Aldira looked at Perrin. “We can't leave him.” Perrin glanced at the sinking sun, and nodded.
They went up the stairs warily, Perrin easing his axe in its belt loop. Aldira's hand tightened on his sword. But Mat and Mordeth were waiting among the columns, Mordeth with arms folded, Mat peering impatiently into the interior.
“Come,” Mordeth said. “I will show you the treasure.” He slipped inside, and Mat followed. There was nothing for the others to do but go on.
The hall inside was shadowy, but almost immediately Mordeth turned aside and took some narrow steps that wound around and down through deeper and deeper dark until they fumbled their way in pitchblackness. Aldira felt along the wall with one hand, unsure there would be a step below until his foot met it. Even Mat began to feel uneasy, judging by his voice when he said, “It's awfully dark down here.”
“Yes, yes,” Mordeth replied. The man seemed to be having no trouble at all with the dark. “There are lights below. Come.”
Indeed the winding stairs abruptly gave way to a corridor dimly lit by scattered, smoky torches set in iron sconces on the walls. The flickering flames and shadows gave Aldira his first good look at Mordeth, who hurried on without pausing, motioning them to follow.
There was something odd about him, Aldira thought, but he could not pick out what it was, exactly. Mordeth was a sleek, somewhat overfed man, with drooping eyelids that made him seem to be hiding behind something and staring. Short, and completely bald, he walked as if he were taller than any of them. His clothes were certainly like nothing Aldira had ever seen before, either. Tight black breeches and soft red boots with the tops turned down at his ankles. A long, red vest thickly embroidered in gold, and a snowy white shirt with wide sleeves, the points of his cuffs hanging almost to his knees. Certainly not the kind of clothes in which to run through a ruined city in search of treasure. But it was not that which made him seem strange, either.
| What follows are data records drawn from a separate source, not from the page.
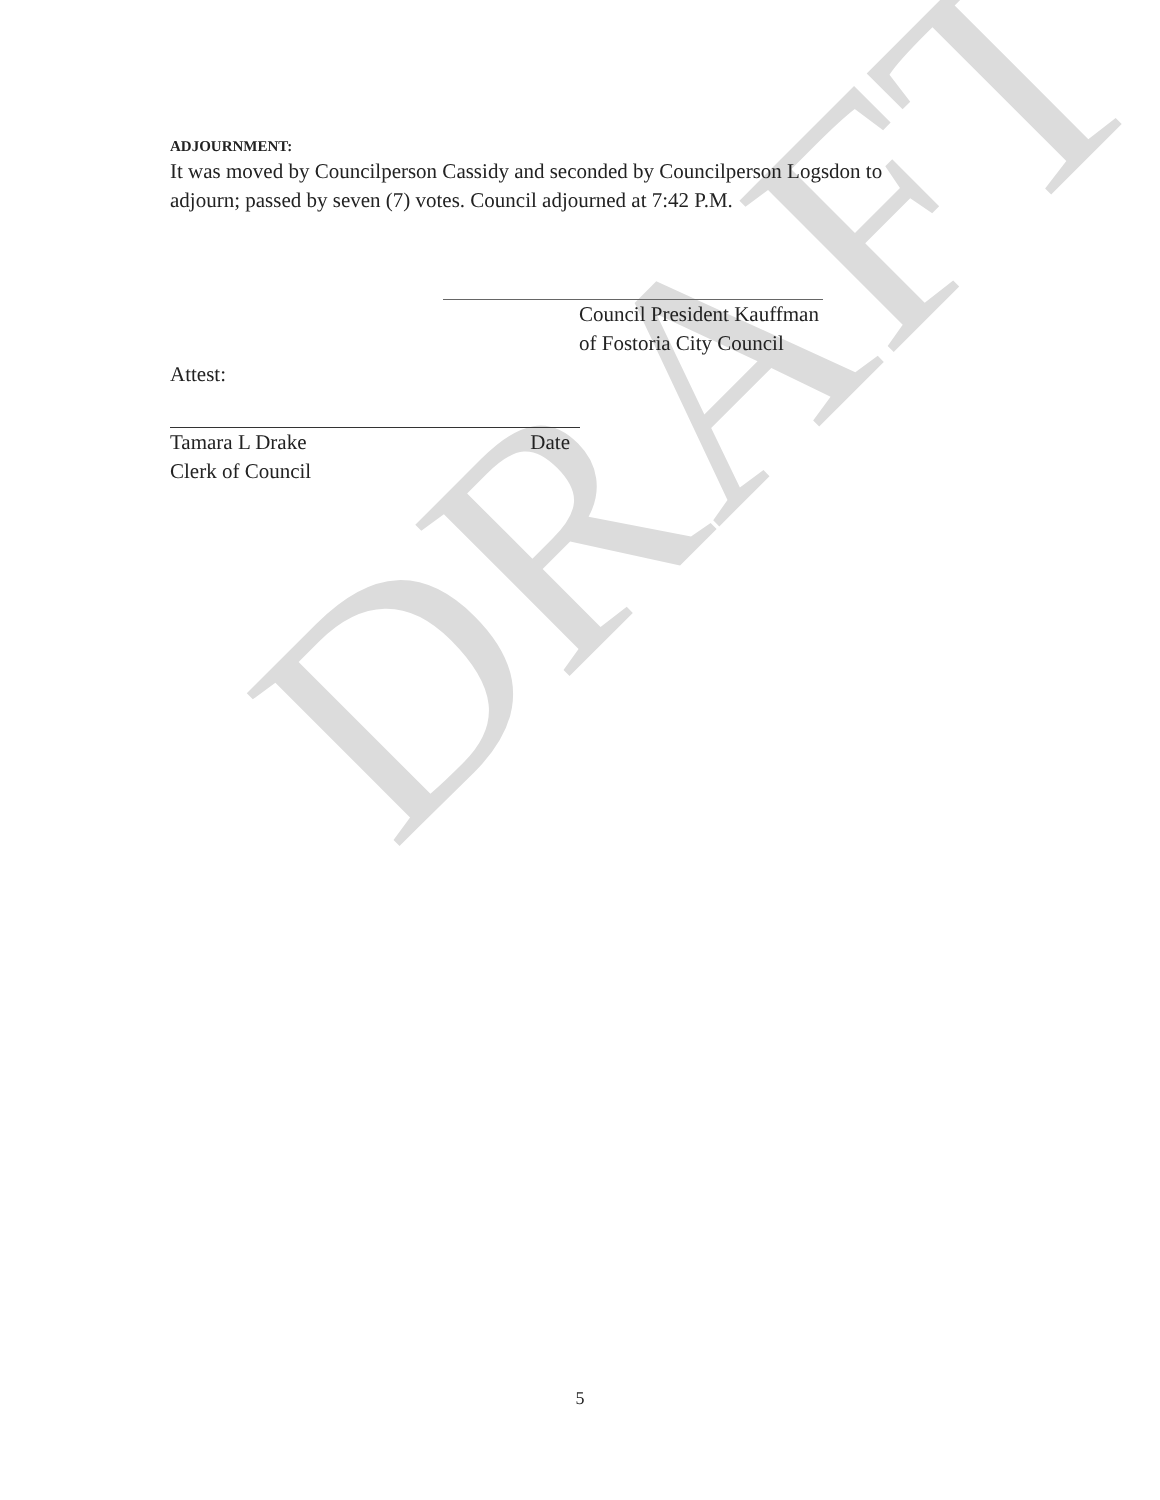DRAFT
ADJOURNMENT:
It was moved by Councilperson Cassidy and seconded by Councilperson Logsdon to
adjourn; passed by seven (7) votes. Council adjourned at 7:42 P.M.
Council President Kauffman
of Fostoria City Council
Attest:
Tamara L Drake Date
Clerk of Council
5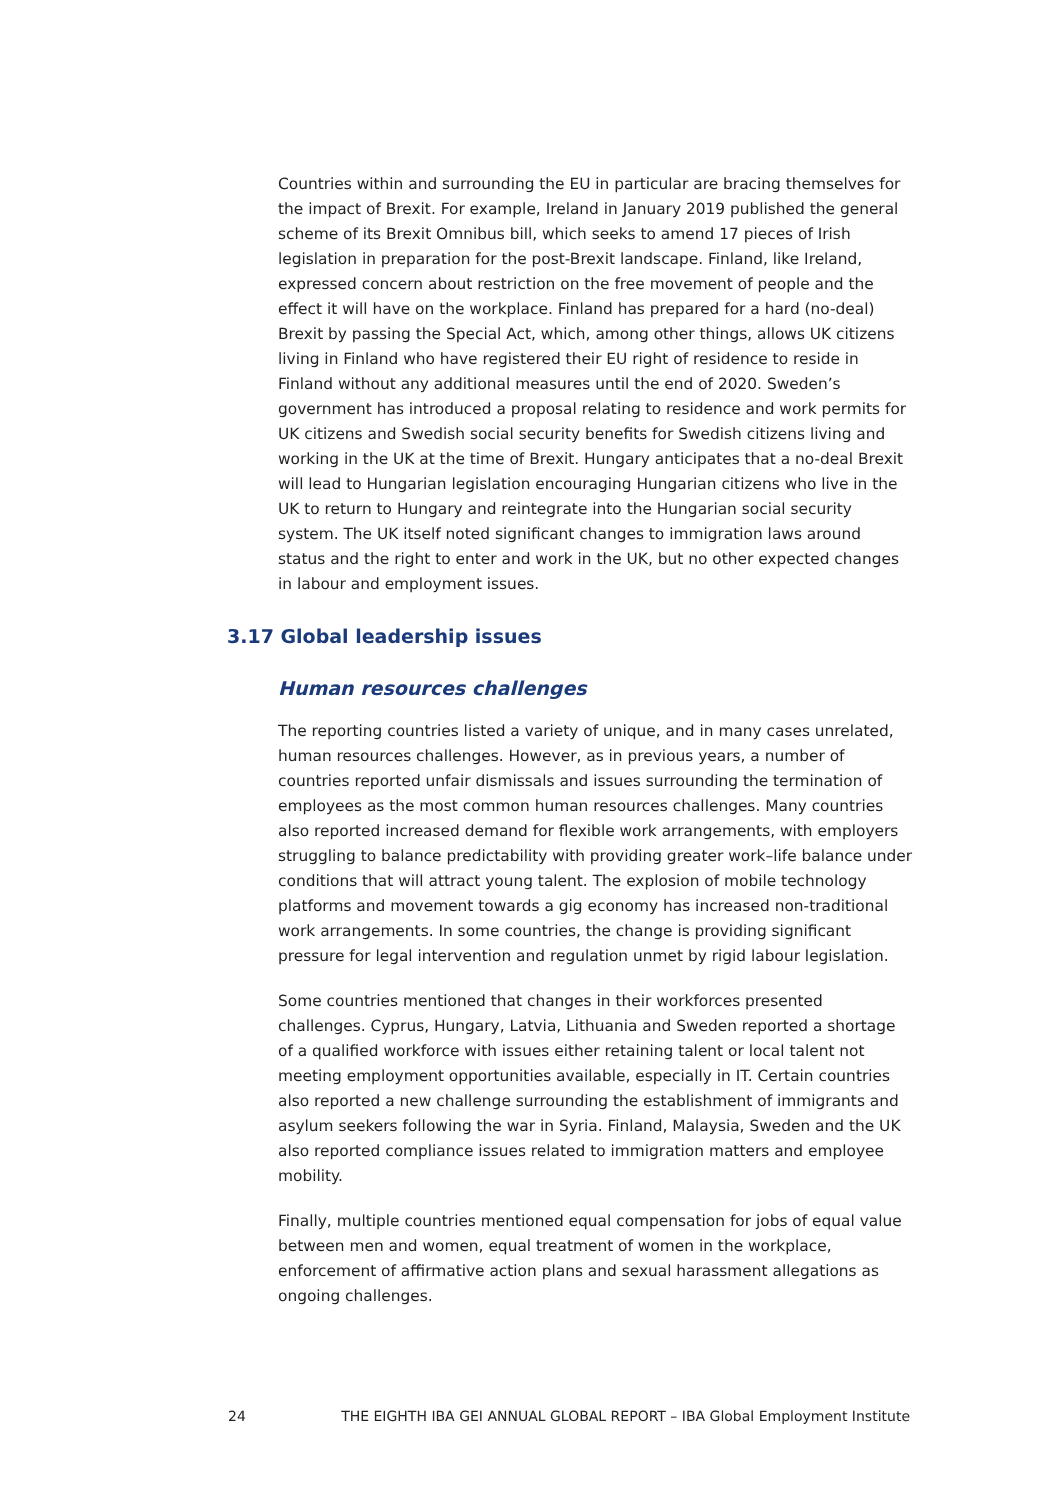Countries within and surrounding the EU in particular are bracing themselves for the impact of Brexit. For example, Ireland in January 2019 published the general scheme of its Brexit Omnibus bill, which seeks to amend 17 pieces of Irish legislation in preparation for the post-Brexit landscape. Finland, like Ireland, expressed concern about restriction on the free movement of people and the effect it will have on the workplace. Finland has prepared for a hard (no-deal) Brexit by passing the Special Act, which, among other things, allows UK citizens living in Finland who have registered their EU right of residence to reside in Finland without any additional measures until the end of 2020. Sweden’s government has introduced a proposal relating to residence and work permits for UK citizens and Swedish social security benefits for Swedish citizens living and working in the UK at the time of Brexit. Hungary anticipates that a no-deal Brexit will lead to Hungarian legislation encouraging Hungarian citizens who live in the UK to return to Hungary and reintegrate into the Hungarian social security system. The UK itself noted significant changes to immigration laws around status and the right to enter and work in the UK, but no other expected changes in labour and employment issues.
3.17 Global leadership issues
Human resources challenges
The reporting countries listed a variety of unique, and in many cases unrelated, human resources challenges. However, as in previous years, a number of countries reported unfair dismissals and issues surrounding the termination of employees as the most common human resources challenges. Many countries also reported increased demand for flexible work arrangements, with employers struggling to balance predictability with providing greater work–life balance under conditions that will attract young talent. The explosion of mobile technology platforms and movement towards a gig economy has increased non-traditional work arrangements. In some countries, the change is providing significant pressure for legal intervention and regulation unmet by rigid labour legislation.
Some countries mentioned that changes in their workforces presented challenges. Cyprus, Hungary, Latvia, Lithuania and Sweden reported a shortage of a qualified workforce with issues either retaining talent or local talent not meeting employment opportunities available, especially in IT. Certain countries also reported a new challenge surrounding the establishment of immigrants and asylum seekers following the war in Syria. Finland, Malaysia, Sweden and the UK also reported compliance issues related to immigration matters and employee mobility.
Finally, multiple countries mentioned equal compensation for jobs of equal value between men and women, equal treatment of women in the workplace, enforcement of affirmative action plans and sexual harassment allegations as ongoing challenges.
24 THE EIGHTH IBA GEI ANNUAL GLOBAL REPORT – IBA Global Employment Institute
Then the corridor ended in a tilewalled room, and he forgot about any oddities Mordeth might have. His gasp was an echo of his friends. Here, too, light came from a few torches staining the ceiling with their smoke and giving everyone more than one shadow, but that light was reflected a thousand times by the gems and gold piled on the floor, mounds of coins and jewelry, goblets and plates and platters, gilded, gemencrusted swords and daggers, all heaped together carelessly in waisthigh mounds.
With a cry Mat ran forward and fell to his knees in front of one of the piles. “Sacks,” he said breathlessly, pawing through the gold. “We'll need sacks to carry all of this.”